--- Data section Enclosed Below ---
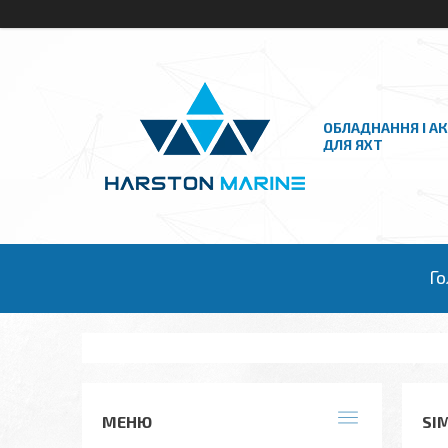
ОБЛАДНАННЯ І А
ДЛЯ ЯХТ
Го
SI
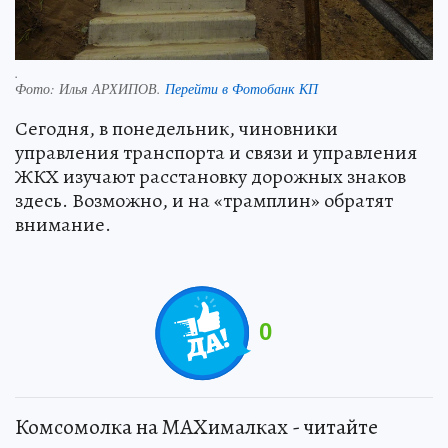
.
Фото:
Илья АРХИПОВ.
Перейти в Фотобанк КП
Сегодня, в понедельник, чиновники
управления транспорта и связи и управления
ЖКХ изучают расстановку дорожных знаков
здесь. Возможно, и на «трамплин» обратят
внимание.
0
Комсомолка на MAXималках - читайте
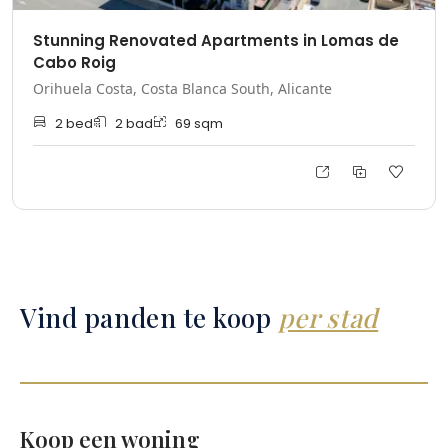
Stunning Renovated Apartments in Lomas de
Cabo Roig
Orihuela Costa, Costa Blanca South, Alicante
2
bed
2
bad
69
sqm
Vind panden te koop
per stad
Koop een woning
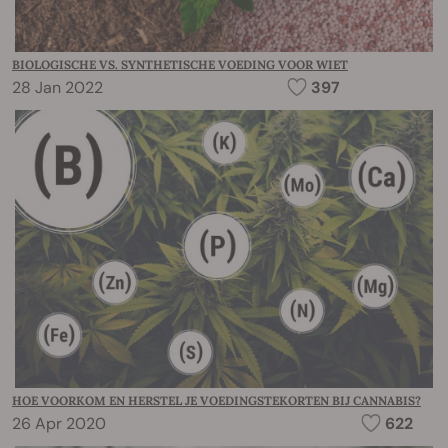
BIOLOGISCHE VS. SYNTHETISCHE VOEDING VOOR WIET
28 Jan 2022
397
HOE VOORKOM EN HERSTEL JE VOEDINGSTEKORTEN BIJ CANNABIS?
26 Apr 2020
622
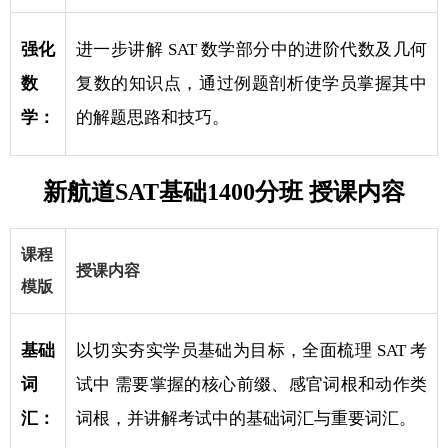
强化
进一步讲解 SAT 数学部分中的进阶代数及几何
数
复数的知识点，通过例题剖析使学员掌握其中
学：
的解题思路和技巧。
新航道SAT基础1400分班 授课内容
课程
授课内容
模版
基础
以切实夯实学员基础为目标，全面梳理 SAT 考
词
试中 需要掌握的核心前缀、感官词根和动作类
汇：
词根，并讲解考试中的基础词汇与重要词汇。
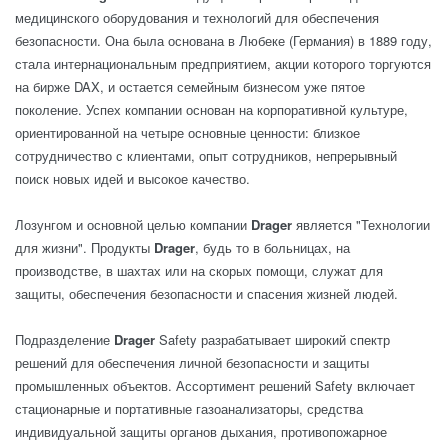
медицинского оборудования и технологий для обеспечения
безопасности. Она была основана в Любеке (Германия) в 1889 году,
стала интернациональным предприятием, акции которого торгуются
на бирже DAX, и остается семейным бизнесом уже пятое
поколение. Успех компании основан на корпоративной культуре,
ориентированной на четыре основные ценности: близкое
сотрудничество с клиентами, опыт сотрудников, непрерывный
поиск новых идей и высокое качество.
Лозунгом и основной целью компании
Drager
является "Технологии
для жизни". Продукты
Drager
, будь то в больницах, на
производстве, в шахтах или на скорых помощи, служат для
защиты, обеспечения безопасности и спасения жизней людей.
Подразделение
Drager
Safety разрабатывает широкий спектр
решений для обеспечения личной безопасности и защиты
промышленных объектов. Ассортимент решений Safety включает
стационарные и портативные газоанализаторы, средства
индивидуальной защиты органов дыхания, противопожарное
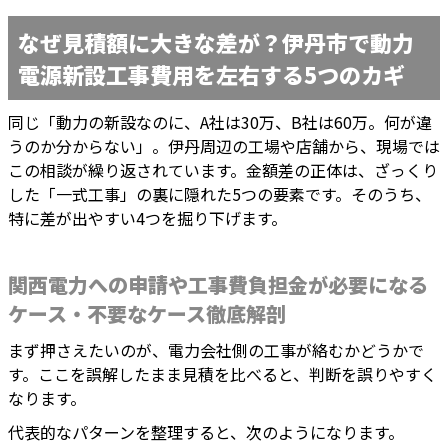
なぜ見積額に大きな差が？伊丹市で動力
電源新設工事費用を左右する5つのカギ
同じ「動力の新設なのに、A社は30万、B社は60万。何が違
うのか分からない」。伊丹周辺の工場や店舗から、現場では
この相談が繰り返されています。金額差の正体は、ざっくり
した「一式工事」の裏に隠れた5つの要素です。そのうち、
特に差が出やすい4つを掘り下げます。
関西電力への申請や工事費負担金が必要になる
ケース・不要なケース徹底解剖
まず押さえたいのが、電力会社側の工事が絡むかどうかで
す。ここを誤解したまま見積を比べると、判断を誤りやすく
なります。
代表的なパターンを整理すると、次のようになります。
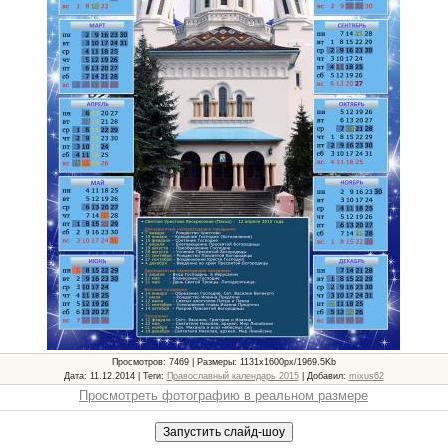
Просмотров
: 7469 |
Размеры
: 1131x1600px/1969.5Kb
Дата
: 11.12.2014 |
Теги
:
Православный календарь 2015
|
Добавил
:
mixus62
Просмотреть фотографию в реальном размере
--- End of Enclosed Data section ---
--- Aim of the exercise ---
In full and without change, repeat the material above, minus the pictures.

--- Your response ---
ОБЛАДНАННЯ І А
ДЛЯ ЯХТ
Го
SI
.
Фото:
Илья АРХИПОВ.
Перейти в Фотобанк КП
Сегодня, в понедельник, чиновники
управления транспорта и связи и управления
ЖКХ изучают расстановку дорожных знаков
здесь. Возможно, и на «трамплин» обратят
внимание.
0
Комсомолка на MAXималках - читайте
Stunning Renovated Apartments in Lomas de
Cabo Roig
Orihuela Costa, Costa Blanca South, Alicante
2
bed
2
bad
69
sqm
Vind panden te koop
per stad
Koop een woning
BIOLOGISCHE VS. SYNTHETISCHE VOEDING VOOR WIET
28 Jan 2022
397
HOE VOORKOM EN HERSTEL JE VOEDINGSTEKORTEN BIJ CANNABIS?
26 Apr 2020
622
强化
进一步讲解 SAT 数学部分中的进阶代数及几何
数
复数的知识点，通过例题剖析使学员掌握其中
学：
的解题思路和技巧。
新航道SAT基础1400分班 授课内容
课程
授课内容
模版
基础
以切实夯实学员基础为目标，全面梳理 SAT 考
词
试中 需要掌握的核心前缀、感官词根和动作类
汇：
词根，并讲解考试中的基础词汇与重要词汇。
медицинского оборудования и технологий для обеспечения
безопасности. Она была основана в Любеке (Германия) в 1889 году,
стала интернациональным предприятием, акции которого торгуются
на бирже DAX, и остается семейным бизнесом уже пятое
поколение. Успех компании основан на корпоративной культуре,
ориентированной на четыре основные ценности: близкое
сотрудничество с клиентами, опыт сотрудников, непрерывный
поиск новых идей и высокое качество.
Лозунгом и основной целью компании
Drager
является "Технологии
для жизни". Продукты
Drager
, будь то в больницах, на
производстве, в шахтах или на скорых помощи, служат для
защиты, обеспечения безопасности и спасения жизней людей.
Подразделение
Drager
Safety разрабатывает широкий спектр
решений для обеспечения личной безопасности и защиты
промышленных объектов. Ассортимент решений Safety включает
стационарные и портативные газоанализаторы, средства
индивидуальной защиты органов дыхания, противопожарное
なぜ見積額に大きな差が？伊丹市で動力
電源新設工事費用を左右する5つのカギ
同じ「動力の新設なのに、A社は30万、B社は60万。何が違
うのか分からない」。伊丹周辺の工場や店舗から、現場では
この相談が繰り返されています。金額差の正体は、ざっくり
した「一式工事」の裏に隠れた5つの要素です。そのうち、
特に差が出やすい4つを掘り下げます。
関西電力への申請や工事費負担金が必要になる
ケース・不要なケース徹底解剖
まず押さえたいのが、電力会社側の工事が絡むかどうかで
す。ここを誤解したまま見積を比べると、判断を誤りやすく
なります。
代表的なパターンを整理すると、次のようになります。
Просмотров
: 7469 |
Размеры
: 1131x1600px/1969.5Kb
Дата
: 11.12.2014 |
Теги
:
Православный календарь 2015
|
Добавил
:
mixus62
Просмотреть фотографию в реальном размере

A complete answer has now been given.